Bed Bugs in Brothels, and "Your Safe With Us"

Well hello there!

So now before you go and get all accusatory of my general lack of updating this thingy magigy, now is probably a good idea to let you know about this amazing new thing the Vietnamese government has decided to implement. So basically, they have decided that there is a new need to curb all of this 'free radical' thinking that is sending shock-waves around Vietnam and the world and so have decided to block a few websites including access to travellerspoint (where I write the blog, and facebook). So anyway we decided that especially since we were going to be on the move so much in Vietnam, and breaking the law wasn't exactly on my to do list (we'll get to where that bit changes later on i promise) we decided to postpone the Vietnam part of the blog until we got to Cambodia...and so after 8 hours sitting on a bus through some of Cambodia's best roads (for a similar road in New Zealand, look up Meremere dirt track club).

Guessing the best place to start would be where we left you all last time, on tenterhooks about our upcoming flight with Lao Aviation and taking bets about how likely it was we would actually arrive in Hanoi) Well, we set off from our friendly guesthouse, leaving a few little momento's behind like a sheep sort toy etc (they had a few babies in the household that worked as the perfect alarm clock for morning alms at 6am), jumped in a 2 person tuk tuk (motorbike with 2 seats coming out the side rather than from behind) and hurtled out to the airport at a great rate of knots. (for those pondering the 2nd part of the title, its the motto/tagline for Lao Aviation. . and doesnt instill nearly as much faith as they would have liked)

So we rocked up at LP airport a killer 3 hours beforehand and figured we would try our luck at getting on the earlier flight, no luck there but we would soon find out that this was in fact a blessing in disguised as that flight would be delayed around 8 hours, and as is the way in Lao we found out purely by chance...not a single infomation board in the whole airport!
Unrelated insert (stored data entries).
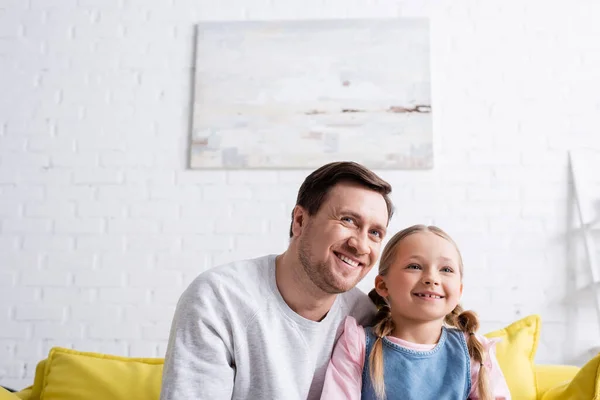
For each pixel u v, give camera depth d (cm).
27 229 247
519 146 243
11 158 254
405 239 141
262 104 251
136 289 241
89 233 246
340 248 119
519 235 236
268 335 119
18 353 236
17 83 261
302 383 121
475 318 143
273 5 261
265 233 243
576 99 245
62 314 239
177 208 247
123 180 250
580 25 251
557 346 227
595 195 234
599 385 125
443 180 242
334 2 259
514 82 248
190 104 256
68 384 147
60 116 257
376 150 244
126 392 144
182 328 116
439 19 255
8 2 269
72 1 267
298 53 254
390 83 249
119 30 264
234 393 119
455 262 138
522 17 253
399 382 129
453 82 250
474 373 135
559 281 231
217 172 249
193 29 262
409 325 138
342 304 140
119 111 257
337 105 248
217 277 122
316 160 245
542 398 144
But everything all went fine, got on the plane and off we set to Hanoi. Now for those of you who havent been to Hanoi, its big, really, really big. And there is at least 3 times as many scooters as there are people in the city (dont ask me how that works, im still working on that too..) Couple this with being in a developing nation and all in all you have yourself set for quite possibly the last night of your life (that may be being a tad dramatic, but its for dramatic effect and thus i'm forgiven). So that's what we were set for, giant dirty city full of scooters, noise, and scams. And we weren't disappointed.

Once we landed we met up with a few chicks from germany and the netherlands and set off to try and find a hotel for the next couple of nights, and saw us weaving towards the general direction of a lake which promised to be backpacker salvation.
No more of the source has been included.